DeepGraphLearning / graphvite

GraphVite: A General and High-performance Graph Embedding System

https://graphvite.io

Apache License 2.0

1.21k stars 151 forks source link

Using pre-trained SimplE Wikidata5m model files #74

Closed kyteinsky closed 3 years ago

kyteinsky commented 3 years ago

Hello,

I just saw the docs and github pages but I couldn't find how to get all connected nodes in the knowledge graph for one particular node. I am new to this arena and GraphVite, so can you explain the difference between model and app?

Like this model object

with open("simple_wikidata5m.pkl", "rb") as fin:
    model = pickle.load(fin)

and the app object in the Colab tutorial provided.

And lastly how to get all nodes connected to a particular entity in the graph from the model object.

Thanks!!

KiddoZhu commented 3 years ago

They almost refer to the same thing, except that model is a non-executable dump of the parameters in the application. To turn a model into an application, create an application with the same hyperparameters, and then use app.load_model(model).

The model dump only contains the embeddings and doesn't contain the original graph. You can manually parse the file gv.dataset.wikidata5m.train to get entity neighbors.

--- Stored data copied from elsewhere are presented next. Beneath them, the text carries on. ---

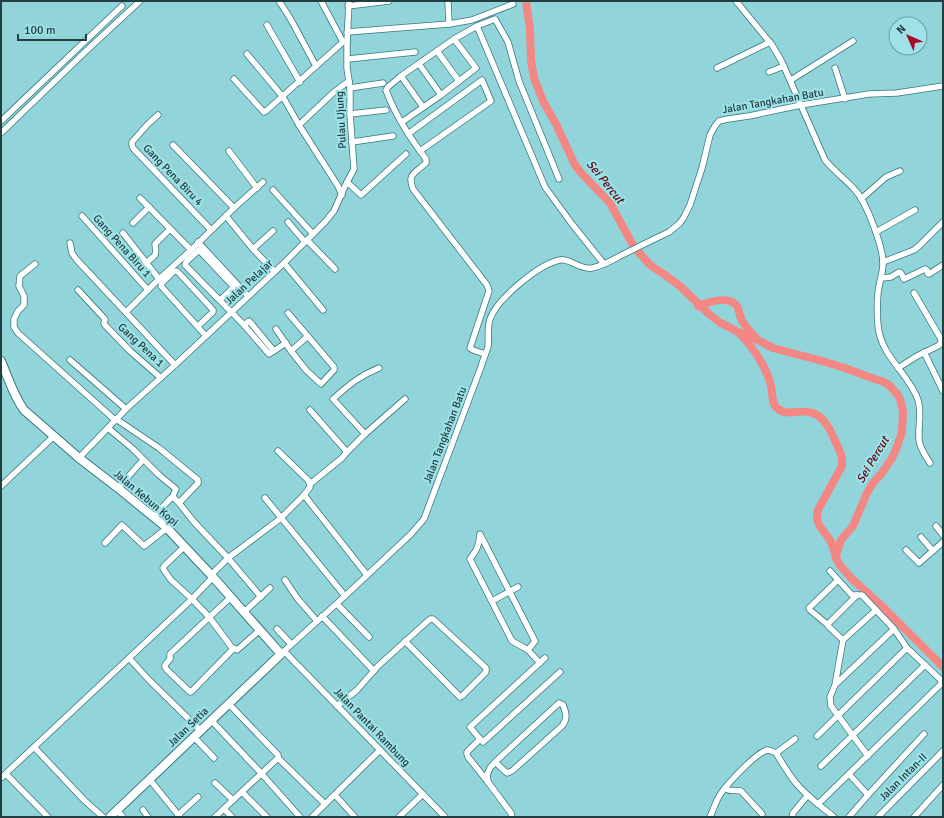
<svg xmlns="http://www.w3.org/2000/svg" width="944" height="818" viewBox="0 0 944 818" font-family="Signika,sans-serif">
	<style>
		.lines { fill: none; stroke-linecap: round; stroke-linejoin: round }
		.river { stroke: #f38784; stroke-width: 8 }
		.street-casing { stroke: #34787e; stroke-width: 7 }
		.primary-casing { stroke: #34787e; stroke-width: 10 }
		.street { stroke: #fff; stroke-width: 5.5 }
		.primary { stroke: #fff; stroke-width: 8 }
		.labels { text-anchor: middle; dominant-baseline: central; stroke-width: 4; stroke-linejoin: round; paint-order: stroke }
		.street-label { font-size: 11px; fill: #223e41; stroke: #9ee2e7 }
		.water-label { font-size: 12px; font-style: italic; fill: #5e0812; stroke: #9ee2e7 }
	</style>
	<rect width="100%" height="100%" fill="#91d5da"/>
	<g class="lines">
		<g class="river">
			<polyline points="526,1 530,30 531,60 534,78 543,101 556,124 575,165 582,174 610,203 634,247 650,265 665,275 680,286 709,314 719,322 740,333 758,340 773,348 822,361 845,368 866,376 884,382 889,385 897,394 900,399 903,411 902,432 897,447 892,458 882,473 873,483 867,493 853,526 841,540 837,552 836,558 839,564 851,578 884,608 943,667"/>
			<path d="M698,306C708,302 728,295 737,306C739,309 739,314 741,318C744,326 750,332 756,338"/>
			<path d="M740,334C753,347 767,368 771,386C773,394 771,404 778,409C787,416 799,410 808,412C825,414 831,432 837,445C839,450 842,455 842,460C842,462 842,464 842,466L818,510C814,526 824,529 831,542C833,546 834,552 836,558"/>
		</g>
		<g class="street-casing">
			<g id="street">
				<polyline points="279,1 290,18 316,66"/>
				<polyline points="321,1 343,42"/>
				<polyline points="448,1 449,24"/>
				<path d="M736,1L772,45L782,62L825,160C834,171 846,180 855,190C866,201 883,247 883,263C883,273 879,283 878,293C877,302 877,323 879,332C884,358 910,376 918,400C922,412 918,426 919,439C919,448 926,456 930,463"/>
				<polyline points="348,6 389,1"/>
				<polyline points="267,25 300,82"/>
				<polyline points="477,26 545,187 572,224 604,264"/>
				<polyline points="347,32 449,24 472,20 513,4"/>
				<polyline points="454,39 477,26 495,19 508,42 519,81 559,179"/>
				<polyline points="437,51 459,81"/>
				<polyline points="247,54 283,97 299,125 338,186 342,195"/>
				<polyline points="348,59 415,52"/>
				<polyline points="419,64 441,95"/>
				<polyline points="717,68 770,42"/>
				<polyline points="835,68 845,99"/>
				<polyline points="769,72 784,66"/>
				<polyline points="401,76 423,107"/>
				<polyline points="234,79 262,110 264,112 266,111 343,42 347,42"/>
				<polyline points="791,80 853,41"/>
				<polyline points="350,88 383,83"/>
				<polyline points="350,114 386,110"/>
				<polyline points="158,115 148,124 132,142 132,145 133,148 211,230"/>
				<polyline points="1,121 122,6"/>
				<path d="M402,122L441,95L476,68L454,39L401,76L388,87L386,90C395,115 410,138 426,159V163C415,173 407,174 413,189L487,285L489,291L470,348L473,350L485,354"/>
				<polyline points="299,125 334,92 349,81"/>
				<polyline points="1,133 86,51 140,1"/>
				<polyline points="408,134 482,80 491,101 420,151"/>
				<polyline points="352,142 393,136"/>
				<polyline points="173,145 234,208"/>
				<polyline points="229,151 257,188"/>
				<polyline points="347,182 361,195 406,154"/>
				<polyline points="273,190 313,234"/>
				<polyline points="140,198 191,250"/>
				<polyline points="861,199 886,177 900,171"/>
				<polyline points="82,216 148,290"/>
				<polyline points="226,216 253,249 274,271"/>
				<polyline points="288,222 305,242"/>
				<polyline points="133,223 149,207"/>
				<polyline points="876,232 915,210"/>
				<polyline points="123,233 159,279"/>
				<polyline points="307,240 335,269"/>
				<polyline points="198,242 248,296"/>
				<polyline points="70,243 72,253 76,259 175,365"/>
				<polyline points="253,249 273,231"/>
				<polyline points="883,262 914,250 919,246 943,222"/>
				<path d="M146,263C155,255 157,257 155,244L170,229"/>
				<polyline points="284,263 323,310"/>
				<polyline points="35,264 20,276 19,286 24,296 24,305 18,311 14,319 14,327 18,333 115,420"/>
				<polyline points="882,278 891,277 899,272 901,273 904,279 925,269 927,270 928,274 929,274 943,265"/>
				<polyline points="78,290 104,318 105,320 104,323 105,325 130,351 161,378"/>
				<polyline points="220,300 233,288 233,286 199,250 186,262 185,265 244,325 269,354 286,343"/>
				<polyline points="126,312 159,279 191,250 234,208 263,182"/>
				<polyline points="288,313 334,367 334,370 321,384 306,370 291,351"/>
				<polyline points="244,325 249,321 250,322 274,351"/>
				<polyline points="198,326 213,312 213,310 178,272 176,271 173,272 162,283 161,286 206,336"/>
				<polyline points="276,329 291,351 308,336"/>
				<polyline points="924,352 943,391"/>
				<polyline points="70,360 126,409"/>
				<polyline points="898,368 917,356 938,346 941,343 941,339 914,293"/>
				<polyline points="310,410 347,452"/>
				<polyline points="116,419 159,448 198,480 198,483 179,503"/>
				<polyline points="108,428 133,449 159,475 176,489 172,498"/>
				<path d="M365,434L333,399C349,385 359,376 379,368"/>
				<polyline points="79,458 126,409 175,365 284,263 325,222 334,211 345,186 354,169 350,114 350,88 347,68 347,42 349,1"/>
				<polyline points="310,484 342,458 347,452 365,434 405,399"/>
				<polyline points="1,486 54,436"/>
				<polyline points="118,488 143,460"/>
				<polyline points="304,495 367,575"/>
				<polyline points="265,498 345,596"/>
				<polyline points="153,517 171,498 174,498 179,503 194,522 228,558 261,597"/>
				<polyline points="936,526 943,535"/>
				<path d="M480,534C479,545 477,550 470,559L512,641L528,650L540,663"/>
				<polyline points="481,536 535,641 528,650"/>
				<polyline points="921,537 933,551"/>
				<polyline points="105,543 122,525 144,546 167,528"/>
				<polyline points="184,547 164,566 163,568 164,570 171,580 192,599 209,617 233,649"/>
				<polyline points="906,550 919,563 943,542"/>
				<polyline points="830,571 850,593 852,595 857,595"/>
				<polyline points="211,575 228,558 281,518 304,495 310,487 310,484 308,480 278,451"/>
				<polyline points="285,580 297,598 317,621"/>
				<polyline points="231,597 170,654 170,659 165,665 165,667 167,670 190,692 191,692 233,649 234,648 237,650 260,630"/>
				<polyline points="492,601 518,587"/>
				<polyline points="337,604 369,637"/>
				<polyline points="244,612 270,588"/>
				<polyline points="322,616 374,671"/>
				<polyline points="828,625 810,610 809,608 838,580"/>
				<polyline points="277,629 291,644"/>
				<polyline points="843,640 876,610"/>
				<polyline points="284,651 445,817"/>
				<path d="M281,654L345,596L411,534L424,519L481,367C483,360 486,353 488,347C489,338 487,328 490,319C497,299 539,264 560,260C570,258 579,270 592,268C602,266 611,261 620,256C636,248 652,240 669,232L680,223L684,217L690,205L702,168L710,135L715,126L719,121L728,119L749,116L801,105L869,94L897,93L943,86"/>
				<polyline points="129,658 149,680 200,730"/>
				<polyline points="836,684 894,629"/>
				<polyline points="229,704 278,755 278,758 325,804"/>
				<polyline points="337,706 357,690 378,666 430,619 433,619 471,654 486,668 486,672 462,696 460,697 405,641"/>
				<polyline points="211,720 261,773 300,817"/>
				<polyline points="817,736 907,648"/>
				<polyline points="194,737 214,758"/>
				<polyline points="480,739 470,727 545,658"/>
				<polyline points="34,747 84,800 103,817"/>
				<polyline points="776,753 795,739"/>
				<path d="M495,762L507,773L512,771L562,726C568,719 566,712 563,705L559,703L495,762L490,768L487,775L488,782L511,813L512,817"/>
				<polyline points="821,766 925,665"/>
				<polyline points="6,774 48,817"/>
				<polyline points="849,774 868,795"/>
				<polyline points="1,778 192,599 213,577"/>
				<polyline points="150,780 180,817"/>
				<polyline points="488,782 468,757 467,754 467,752 480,739 483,742 560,672"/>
				<polyline points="215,783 233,800"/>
				<path d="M725,788C731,793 734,789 741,791L762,814"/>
				<polyline points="242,792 267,817"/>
				<polyline points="335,795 354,816"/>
				<polyline points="818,804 941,684 941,680 907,648 894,629 862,595 857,595 828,624 828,626 843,640 835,685 830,697 831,706 868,756"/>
				<polyline points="224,809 232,817"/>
				<polyline points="117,810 123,817"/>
				<polyline points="143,810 148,817"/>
				<polyline points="178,815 198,797"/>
				<polyline points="215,817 278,758"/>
				<polyline points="312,817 380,750"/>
				<polyline points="399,817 423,794"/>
				<path d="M710,817C714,809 716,799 722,792C729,782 756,753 767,750C771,750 773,752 776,753C782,763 788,773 795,782C806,796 821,806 834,817"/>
				<polyline points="792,817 793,813 807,796"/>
				<polyline points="849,817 868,795 924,734"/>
				<polyline points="878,817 943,751"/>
				<polyline points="914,817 943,785"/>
			</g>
		</g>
		<g class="primary-casing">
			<path id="primary" d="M1,361C8,377 13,395 24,410L79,458L118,488L167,528L213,577L281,654L110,817"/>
		</g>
		<use href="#street" class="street"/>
		<use href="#primary" class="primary"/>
	</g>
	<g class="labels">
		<g class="street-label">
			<text transform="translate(773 101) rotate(-10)">Jalan Tangkahan Batu</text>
			<text transform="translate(341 120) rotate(-93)">Pulau Ujung</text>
			<text transform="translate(173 175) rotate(46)">Gang Pena Biru 4</text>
			<text transform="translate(122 246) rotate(48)">Gang Pena Biru 1</text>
			<text transform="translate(249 282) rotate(-43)">Jalan Pelajar</text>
			<text transform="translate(141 345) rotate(43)">Gang Pena 1</text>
			<text transform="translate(445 435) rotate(-69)">Jalan Tangkahan Batu</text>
			<text transform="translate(146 498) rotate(40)">Jalan Kebun Kopi</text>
			<text transform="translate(188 727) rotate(-44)">Jalan Setia</text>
			<text transform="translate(372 727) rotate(46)">Jalan Pantai Rambung</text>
			<text transform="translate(903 777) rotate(-45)">Jalan Intan-II</text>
		</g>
		<g class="water-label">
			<text transform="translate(605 182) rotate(51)">Sei Percut</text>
			<text transform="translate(873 460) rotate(-59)">Sei Percut</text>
		</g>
	</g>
	<rect width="944" height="818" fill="none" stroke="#223e41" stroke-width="4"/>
	<g transform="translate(908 36) rotate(315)"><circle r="19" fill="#9ee2e7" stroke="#6ca0a5"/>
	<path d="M0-3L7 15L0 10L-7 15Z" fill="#a50b24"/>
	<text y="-6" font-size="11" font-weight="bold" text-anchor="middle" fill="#223e41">N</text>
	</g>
	<path d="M18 34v6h68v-6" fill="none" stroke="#223e41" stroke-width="2"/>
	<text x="24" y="34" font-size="12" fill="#223e41" stroke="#9ee2e7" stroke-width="3" paint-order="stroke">100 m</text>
</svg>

See here for the format of Wikidata5m.

kyteinsky commented 3 years ago

Thanks a lot for the clarification.

The code that I ran just now:

import pickle
import graphvite.application as gap

with open("transe_wikidata5m.pkl", "rb") as fin:
    model = pickle.load(fin)
app = gap.KnowledgeGraphApplication(dim=512)
app.load_model(model)

And here it starts printing tons of IDs (Qxxxxxxxx), is that normal?

Does app have that parsing functions for the graph for obtaining entity neighbours?

KiddoZhu commented 3 years ago

No need to load the model back to an application if you don't want to further finetune the model. You can directly access model.solver.entity_embeddings or model.solver.relation_embeddings.

app doesn't have a direct interface to the graph. You need to parse the original training file to manipulate the graph structure.

For example, a minimal parsing code may look like

triplets = []
with open(gv.dataset.wikidata5m.train, "r") as fin:
    for line in fin:
        triplets.append(line.strip().split("\t"))

The entities and relations are encoded in as "Qxxxx" and "Pxxxx" respectively. To access their corresponding embeddings, please use model.graph.entity2id and model.graph.relation2id to convert them to indexes.